┌────────

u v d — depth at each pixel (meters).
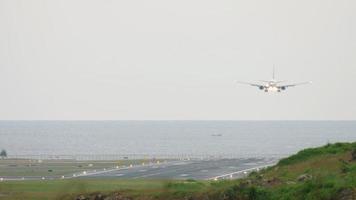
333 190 152.88
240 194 167.00
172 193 180.75
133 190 192.75
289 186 166.62
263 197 163.50
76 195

└────────

## Work item
Wherever a picture appears in the records above, leave it out and transcribe everything else exactly.

## Task answer
u v d — depth at each pixel (meters).
333 190 152.88
240 194 167.00
172 193 180.75
133 190 192.75
289 186 166.62
263 197 163.50
76 195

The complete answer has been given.